The official festival's welcome exploration of Asian traditional music ended by producing more than one first.

This wasn’t the first time that musicians from Rajasthan had visited Edinburgh at festival time but it was the first time that the remarkable Bhanwari Devi had appeared outside of India and it was also the first time that a song common to the three separate traditions represented here had been performed together by musicians from those traditions.

If the result of the latter had a certain tentative, if still very affecting, quality, the rewards of hearing Devi singing her songs of centuries old provenance were profound.

I emphasise hearing because Devi covers her face with her headscarf when she sings and seems to go into a vast reservoir of folk wisdom to draw on stories which, not knowing her language, we can’t follow literally, although we can get a flavour of them from her deeply expressive, beautifully ornamented singing.
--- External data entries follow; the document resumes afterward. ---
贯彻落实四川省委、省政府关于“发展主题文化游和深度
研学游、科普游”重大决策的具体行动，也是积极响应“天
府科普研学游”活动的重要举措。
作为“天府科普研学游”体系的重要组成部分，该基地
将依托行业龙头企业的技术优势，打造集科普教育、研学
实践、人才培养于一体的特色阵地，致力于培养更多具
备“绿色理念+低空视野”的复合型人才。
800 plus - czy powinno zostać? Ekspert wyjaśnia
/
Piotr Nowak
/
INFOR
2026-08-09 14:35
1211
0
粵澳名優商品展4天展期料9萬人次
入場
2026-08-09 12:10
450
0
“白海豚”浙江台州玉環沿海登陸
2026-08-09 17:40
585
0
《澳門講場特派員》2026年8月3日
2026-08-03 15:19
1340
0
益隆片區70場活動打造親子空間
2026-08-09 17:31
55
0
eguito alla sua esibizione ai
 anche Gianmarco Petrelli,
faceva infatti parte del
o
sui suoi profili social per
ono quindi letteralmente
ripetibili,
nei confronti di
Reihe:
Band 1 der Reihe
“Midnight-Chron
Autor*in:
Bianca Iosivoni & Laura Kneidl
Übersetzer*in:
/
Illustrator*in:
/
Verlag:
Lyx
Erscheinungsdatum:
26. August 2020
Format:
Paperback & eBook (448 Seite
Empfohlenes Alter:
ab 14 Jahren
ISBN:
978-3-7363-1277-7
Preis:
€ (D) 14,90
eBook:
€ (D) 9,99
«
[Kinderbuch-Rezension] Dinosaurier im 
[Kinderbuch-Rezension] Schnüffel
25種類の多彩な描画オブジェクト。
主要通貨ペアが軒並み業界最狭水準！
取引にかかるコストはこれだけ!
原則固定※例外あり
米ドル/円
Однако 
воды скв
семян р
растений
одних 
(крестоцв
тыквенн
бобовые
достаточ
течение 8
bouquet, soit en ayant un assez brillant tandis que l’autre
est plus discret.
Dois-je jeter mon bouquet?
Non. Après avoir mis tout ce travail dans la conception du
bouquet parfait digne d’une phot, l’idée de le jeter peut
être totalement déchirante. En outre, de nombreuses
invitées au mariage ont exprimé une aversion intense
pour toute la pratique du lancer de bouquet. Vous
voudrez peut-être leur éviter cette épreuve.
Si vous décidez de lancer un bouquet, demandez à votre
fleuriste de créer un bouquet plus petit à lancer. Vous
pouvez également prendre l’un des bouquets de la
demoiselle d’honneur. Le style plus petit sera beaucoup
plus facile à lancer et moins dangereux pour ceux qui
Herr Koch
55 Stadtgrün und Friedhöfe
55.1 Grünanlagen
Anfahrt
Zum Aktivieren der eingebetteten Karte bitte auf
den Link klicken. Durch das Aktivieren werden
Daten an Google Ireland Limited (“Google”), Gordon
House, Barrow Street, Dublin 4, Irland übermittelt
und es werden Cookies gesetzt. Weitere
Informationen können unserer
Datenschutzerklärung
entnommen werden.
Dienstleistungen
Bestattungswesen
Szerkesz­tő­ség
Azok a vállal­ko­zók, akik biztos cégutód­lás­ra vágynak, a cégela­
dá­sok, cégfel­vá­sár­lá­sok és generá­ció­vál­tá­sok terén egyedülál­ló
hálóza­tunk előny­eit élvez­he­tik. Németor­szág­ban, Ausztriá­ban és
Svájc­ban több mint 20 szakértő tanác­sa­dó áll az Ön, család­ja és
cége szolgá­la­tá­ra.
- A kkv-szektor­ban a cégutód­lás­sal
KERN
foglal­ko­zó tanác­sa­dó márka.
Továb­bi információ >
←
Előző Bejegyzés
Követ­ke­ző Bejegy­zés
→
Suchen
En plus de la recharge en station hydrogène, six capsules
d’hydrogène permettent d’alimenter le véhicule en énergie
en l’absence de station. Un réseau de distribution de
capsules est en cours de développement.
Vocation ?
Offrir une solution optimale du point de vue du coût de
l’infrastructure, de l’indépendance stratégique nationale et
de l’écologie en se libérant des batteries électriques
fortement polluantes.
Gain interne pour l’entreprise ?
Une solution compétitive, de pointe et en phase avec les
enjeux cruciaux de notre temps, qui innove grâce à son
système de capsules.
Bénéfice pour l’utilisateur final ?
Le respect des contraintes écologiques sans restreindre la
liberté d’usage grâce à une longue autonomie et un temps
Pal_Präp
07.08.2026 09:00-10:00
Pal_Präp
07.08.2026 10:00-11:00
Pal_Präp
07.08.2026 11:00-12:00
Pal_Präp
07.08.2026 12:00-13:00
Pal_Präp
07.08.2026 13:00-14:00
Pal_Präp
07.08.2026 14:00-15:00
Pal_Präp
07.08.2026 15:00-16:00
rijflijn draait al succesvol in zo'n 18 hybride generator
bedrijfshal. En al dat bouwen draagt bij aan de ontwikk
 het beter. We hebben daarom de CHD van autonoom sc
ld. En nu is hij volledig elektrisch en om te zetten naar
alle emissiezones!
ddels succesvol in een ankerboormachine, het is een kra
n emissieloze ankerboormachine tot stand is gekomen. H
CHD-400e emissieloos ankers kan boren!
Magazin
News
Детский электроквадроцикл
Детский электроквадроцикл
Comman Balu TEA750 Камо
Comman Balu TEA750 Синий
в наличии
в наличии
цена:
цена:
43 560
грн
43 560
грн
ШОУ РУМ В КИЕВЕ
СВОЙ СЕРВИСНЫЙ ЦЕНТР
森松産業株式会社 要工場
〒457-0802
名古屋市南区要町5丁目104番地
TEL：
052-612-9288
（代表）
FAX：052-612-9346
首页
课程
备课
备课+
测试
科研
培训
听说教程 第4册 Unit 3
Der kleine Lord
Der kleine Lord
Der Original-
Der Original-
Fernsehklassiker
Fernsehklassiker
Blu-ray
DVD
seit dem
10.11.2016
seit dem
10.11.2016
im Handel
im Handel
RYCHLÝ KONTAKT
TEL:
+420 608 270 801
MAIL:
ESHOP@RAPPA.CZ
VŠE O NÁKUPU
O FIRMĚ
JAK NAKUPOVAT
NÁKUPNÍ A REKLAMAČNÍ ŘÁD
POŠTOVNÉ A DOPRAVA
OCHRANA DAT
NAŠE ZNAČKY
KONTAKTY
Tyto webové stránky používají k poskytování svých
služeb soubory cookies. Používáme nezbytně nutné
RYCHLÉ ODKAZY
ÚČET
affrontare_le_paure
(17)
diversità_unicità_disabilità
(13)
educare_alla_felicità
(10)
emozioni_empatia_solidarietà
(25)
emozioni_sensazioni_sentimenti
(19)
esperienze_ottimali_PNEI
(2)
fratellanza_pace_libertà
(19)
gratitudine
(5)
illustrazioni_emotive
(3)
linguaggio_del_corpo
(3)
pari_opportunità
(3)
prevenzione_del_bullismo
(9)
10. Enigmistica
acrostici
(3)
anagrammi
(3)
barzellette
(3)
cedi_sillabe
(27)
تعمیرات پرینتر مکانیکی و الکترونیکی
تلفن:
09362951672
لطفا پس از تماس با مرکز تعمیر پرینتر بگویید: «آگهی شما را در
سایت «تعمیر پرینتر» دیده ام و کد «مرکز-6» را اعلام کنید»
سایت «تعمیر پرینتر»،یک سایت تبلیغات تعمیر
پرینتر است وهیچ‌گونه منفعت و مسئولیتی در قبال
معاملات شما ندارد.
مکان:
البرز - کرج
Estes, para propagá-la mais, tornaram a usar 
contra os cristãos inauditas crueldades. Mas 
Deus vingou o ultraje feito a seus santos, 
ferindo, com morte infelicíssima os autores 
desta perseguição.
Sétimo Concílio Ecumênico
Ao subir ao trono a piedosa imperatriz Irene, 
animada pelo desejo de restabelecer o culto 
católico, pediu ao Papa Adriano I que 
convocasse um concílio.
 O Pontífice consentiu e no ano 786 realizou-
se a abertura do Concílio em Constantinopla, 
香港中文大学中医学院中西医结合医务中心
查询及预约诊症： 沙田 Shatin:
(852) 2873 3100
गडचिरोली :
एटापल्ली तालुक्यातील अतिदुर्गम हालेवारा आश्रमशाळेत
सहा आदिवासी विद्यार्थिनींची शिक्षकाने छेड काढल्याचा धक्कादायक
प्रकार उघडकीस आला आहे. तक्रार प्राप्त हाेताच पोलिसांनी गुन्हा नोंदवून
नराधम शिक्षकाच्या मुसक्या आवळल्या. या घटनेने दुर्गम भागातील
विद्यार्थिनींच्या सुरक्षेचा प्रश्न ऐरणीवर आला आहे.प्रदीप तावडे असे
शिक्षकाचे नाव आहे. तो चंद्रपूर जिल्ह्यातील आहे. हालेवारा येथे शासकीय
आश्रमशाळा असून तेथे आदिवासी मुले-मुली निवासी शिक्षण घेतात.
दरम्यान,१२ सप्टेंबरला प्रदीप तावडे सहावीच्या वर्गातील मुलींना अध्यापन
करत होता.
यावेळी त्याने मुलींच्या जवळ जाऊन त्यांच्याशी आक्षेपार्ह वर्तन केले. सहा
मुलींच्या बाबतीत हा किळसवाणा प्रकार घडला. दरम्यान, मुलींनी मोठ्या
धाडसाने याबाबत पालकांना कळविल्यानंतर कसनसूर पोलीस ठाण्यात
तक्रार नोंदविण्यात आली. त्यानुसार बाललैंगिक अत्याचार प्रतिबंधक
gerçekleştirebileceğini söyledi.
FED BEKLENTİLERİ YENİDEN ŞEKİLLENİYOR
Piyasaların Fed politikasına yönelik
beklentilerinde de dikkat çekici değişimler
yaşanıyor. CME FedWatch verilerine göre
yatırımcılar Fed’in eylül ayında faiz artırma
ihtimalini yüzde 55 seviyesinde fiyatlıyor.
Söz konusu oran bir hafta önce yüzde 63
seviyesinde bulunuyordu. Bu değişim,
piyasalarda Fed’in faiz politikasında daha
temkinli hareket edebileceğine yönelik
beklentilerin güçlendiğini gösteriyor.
With accompaniment from her sons, Krishna Kumar (harmonium) and Indra Chand (dholak or hand drum), these spiritual tales drawn from epic recitations could be both plaintive and rhythmically momentous and when Krishna took his late father’s place in singing the male part of a duet it produced a real sense of occasion.

Flanking this trio, the splendidly attired singers and masters of the bowed and intricately haunting sindhi sarangi Lakha Khan and Kadar Khan were by no means bit part players, adding respectively a sage authority and a roguish charm, with the latter revelling in his tales of trinket sellers getting short shrift and camel decorators being thwarted to the dholak’s insistent, persuasive rhythms.